The answer must consist of every line from the data that holds "Browser".

++++ EXCERPTED DATA

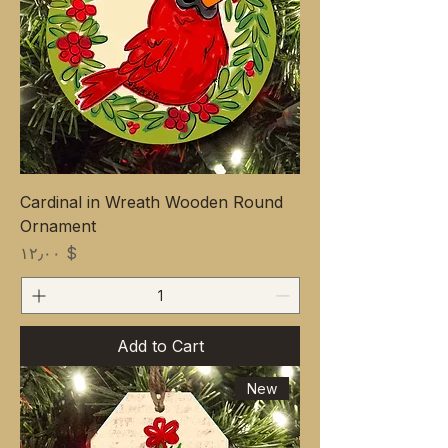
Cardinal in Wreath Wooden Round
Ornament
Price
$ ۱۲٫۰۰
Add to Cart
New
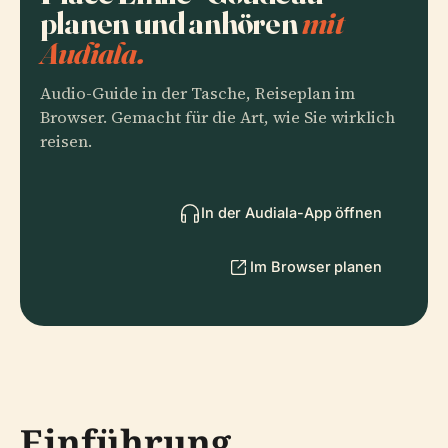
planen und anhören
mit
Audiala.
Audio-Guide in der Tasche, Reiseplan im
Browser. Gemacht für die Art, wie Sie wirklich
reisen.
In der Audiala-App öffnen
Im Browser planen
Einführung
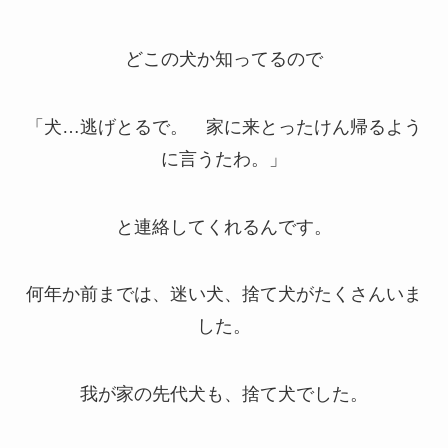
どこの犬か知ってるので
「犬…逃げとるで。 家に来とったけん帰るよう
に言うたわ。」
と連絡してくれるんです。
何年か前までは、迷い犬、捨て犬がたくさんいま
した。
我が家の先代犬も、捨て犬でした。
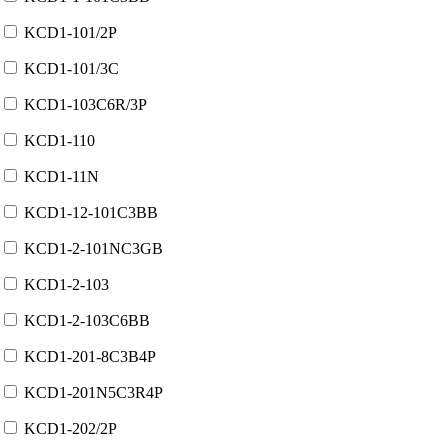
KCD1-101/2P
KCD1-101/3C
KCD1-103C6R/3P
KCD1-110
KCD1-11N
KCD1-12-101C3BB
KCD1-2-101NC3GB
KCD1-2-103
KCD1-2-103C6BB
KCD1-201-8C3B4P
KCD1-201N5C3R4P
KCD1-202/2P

++++++++
++++ EXCERPTED DATA

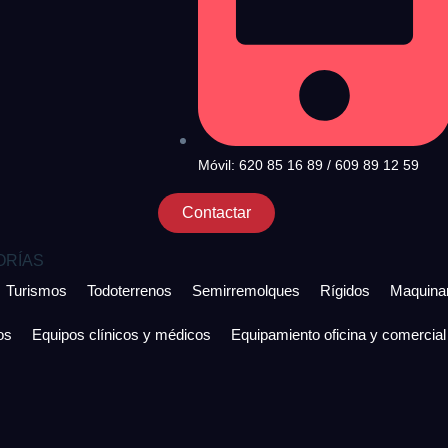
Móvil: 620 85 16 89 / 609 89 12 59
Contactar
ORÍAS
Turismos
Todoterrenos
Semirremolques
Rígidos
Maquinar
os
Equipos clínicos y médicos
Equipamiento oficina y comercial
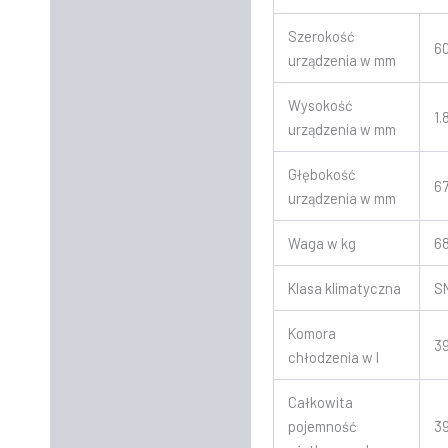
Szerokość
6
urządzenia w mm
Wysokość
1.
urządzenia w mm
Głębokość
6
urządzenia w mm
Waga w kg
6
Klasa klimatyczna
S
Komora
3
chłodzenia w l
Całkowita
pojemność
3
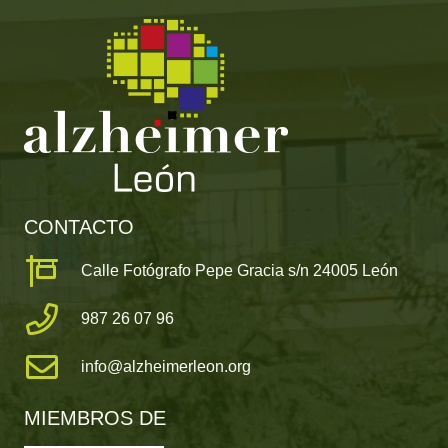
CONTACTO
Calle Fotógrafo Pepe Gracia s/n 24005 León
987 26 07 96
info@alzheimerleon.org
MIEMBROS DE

++++++++
++++ EXCERPTED DATA

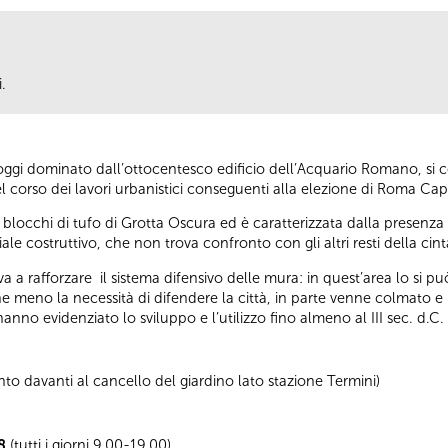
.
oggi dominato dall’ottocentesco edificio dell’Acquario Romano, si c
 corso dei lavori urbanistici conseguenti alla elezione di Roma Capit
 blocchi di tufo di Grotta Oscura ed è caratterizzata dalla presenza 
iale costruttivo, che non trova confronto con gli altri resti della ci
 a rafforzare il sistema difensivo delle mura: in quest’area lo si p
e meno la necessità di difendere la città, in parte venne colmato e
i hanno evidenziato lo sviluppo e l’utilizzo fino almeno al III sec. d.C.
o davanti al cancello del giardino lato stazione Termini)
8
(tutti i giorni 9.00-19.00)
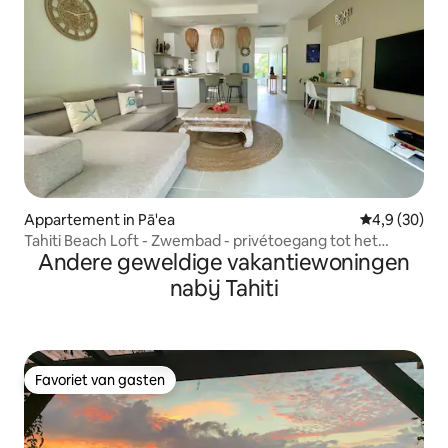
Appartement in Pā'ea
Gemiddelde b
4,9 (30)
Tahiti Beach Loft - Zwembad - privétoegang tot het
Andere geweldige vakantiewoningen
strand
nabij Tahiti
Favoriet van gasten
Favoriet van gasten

++++++++

▶ _SOLVED PROBLEM_
Browser. Gemacht für die Art, wie Sie wirklich
Im Browser planen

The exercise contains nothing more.